Premier Christy Clark has no concerns about the method used to get natural gas out of the ground in northern B.C.
Clark's Liberal government is banking on the creation of a liquified natural gas (LNG) industry in the province to eliminate B.C.'s debt within 15 years. In order for that to happen planned pipelines to the north coast must be built along with liquefaction plants and export facilities.
At the same time natural gas production will have to increase using hydraulic fracturing, or fracking, to get the gas to the surface. Fracking involves injecting a high-pressure water and chemical mixture into the ground to free the gas from the rocks its trapped in.
Environmental groups have concerns that ground water could be contaminated by the fracking fluid, but Clark insisted on Wednesday there's nothing to worry about.
"We've been doing it for 50 years in British Columbia, it is absolutely safe," Clark said during a conference call after meeting with New Brunswick Premier David Alward in Toronto.
"We lead the world, in Canada, in the safe process of extracting shale natural gas.
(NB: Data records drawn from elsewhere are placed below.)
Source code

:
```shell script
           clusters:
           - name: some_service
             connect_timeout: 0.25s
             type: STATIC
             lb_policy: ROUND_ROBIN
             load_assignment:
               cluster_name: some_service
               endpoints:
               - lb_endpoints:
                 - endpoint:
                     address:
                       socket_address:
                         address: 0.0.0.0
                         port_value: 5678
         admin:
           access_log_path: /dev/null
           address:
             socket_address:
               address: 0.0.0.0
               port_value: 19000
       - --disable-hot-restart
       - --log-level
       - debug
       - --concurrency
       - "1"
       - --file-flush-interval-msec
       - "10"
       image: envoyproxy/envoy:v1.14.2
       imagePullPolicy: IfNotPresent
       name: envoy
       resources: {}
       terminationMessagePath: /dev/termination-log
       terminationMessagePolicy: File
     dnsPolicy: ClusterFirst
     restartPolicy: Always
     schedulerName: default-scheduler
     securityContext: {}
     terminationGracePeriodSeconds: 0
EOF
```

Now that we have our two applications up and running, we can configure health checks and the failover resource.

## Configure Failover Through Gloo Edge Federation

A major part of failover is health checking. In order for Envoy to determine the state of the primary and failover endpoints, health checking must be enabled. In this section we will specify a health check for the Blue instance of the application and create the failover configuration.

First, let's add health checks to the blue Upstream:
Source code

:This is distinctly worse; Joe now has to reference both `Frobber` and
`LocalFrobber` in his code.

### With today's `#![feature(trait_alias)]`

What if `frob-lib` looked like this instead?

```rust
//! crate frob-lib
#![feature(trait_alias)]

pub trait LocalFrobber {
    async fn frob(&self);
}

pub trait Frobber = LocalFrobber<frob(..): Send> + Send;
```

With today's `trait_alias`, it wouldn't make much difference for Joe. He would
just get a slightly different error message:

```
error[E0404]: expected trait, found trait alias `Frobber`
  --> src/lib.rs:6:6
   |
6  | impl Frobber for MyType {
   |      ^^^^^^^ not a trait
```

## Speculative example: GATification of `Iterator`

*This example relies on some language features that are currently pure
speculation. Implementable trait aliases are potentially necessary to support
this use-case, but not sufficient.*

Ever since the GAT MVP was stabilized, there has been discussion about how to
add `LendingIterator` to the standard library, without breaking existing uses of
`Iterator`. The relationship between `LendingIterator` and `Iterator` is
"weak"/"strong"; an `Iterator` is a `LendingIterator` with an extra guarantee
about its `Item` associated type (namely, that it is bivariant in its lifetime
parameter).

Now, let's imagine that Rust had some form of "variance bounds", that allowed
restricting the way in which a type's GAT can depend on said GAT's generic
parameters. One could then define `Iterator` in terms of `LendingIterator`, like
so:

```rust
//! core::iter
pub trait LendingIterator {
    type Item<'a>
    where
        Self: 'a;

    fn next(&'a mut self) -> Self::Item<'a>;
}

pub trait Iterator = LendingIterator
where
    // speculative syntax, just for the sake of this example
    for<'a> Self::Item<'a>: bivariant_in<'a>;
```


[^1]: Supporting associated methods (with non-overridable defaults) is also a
We have never had a single incident of water contamination reported in British Columbia after doing this for 50 years."
A June 2013 editorial in the B.C. Medical Association Journal written on behalf of the Council on Health Promotion cited water contamination at U.S. fracking operations and called for an independent review in B.C.
"Surface spills and improper disposal are highly feasible in B.C., especially given the vast amount of waste fluid that is transported and disposed of mainly in cement-lined underground reservoirs," UBC medical student Michael Benusic wrote in the editorial. "However, it is unclear if injected fluid is of concern in B.C. as fracking wells are much deeper than in the tested area, and tightly packed overlying rock formations are thought to act as an impermeable barrier."
Skeena Bulkley-Valley MP Nathan Cullen said more discussion is needed about the future of the LNG industry in B.C. He's planning to attend a summit hosted next week by the Carrier Sekani Tribal Council in Prince George and will embark on a tour of his riding in November to talk about the issue.
With so many projects on the table, Cullen said it's difficult for the general public to sort through them all.
"People can't tell which ones are good, which ones are bad, which ones are serious and which ones are not," Cullen said.
Expanding natural gas development was a key plank in Clark's winning election platform in the spring and she said it's important to push forward on the LNG file.
"If we want to build the country we have to say yes to economic development," Clark said. "That means yes to shale gas extraction and it means yes to other sorts of resource development, that's what's going to build this country."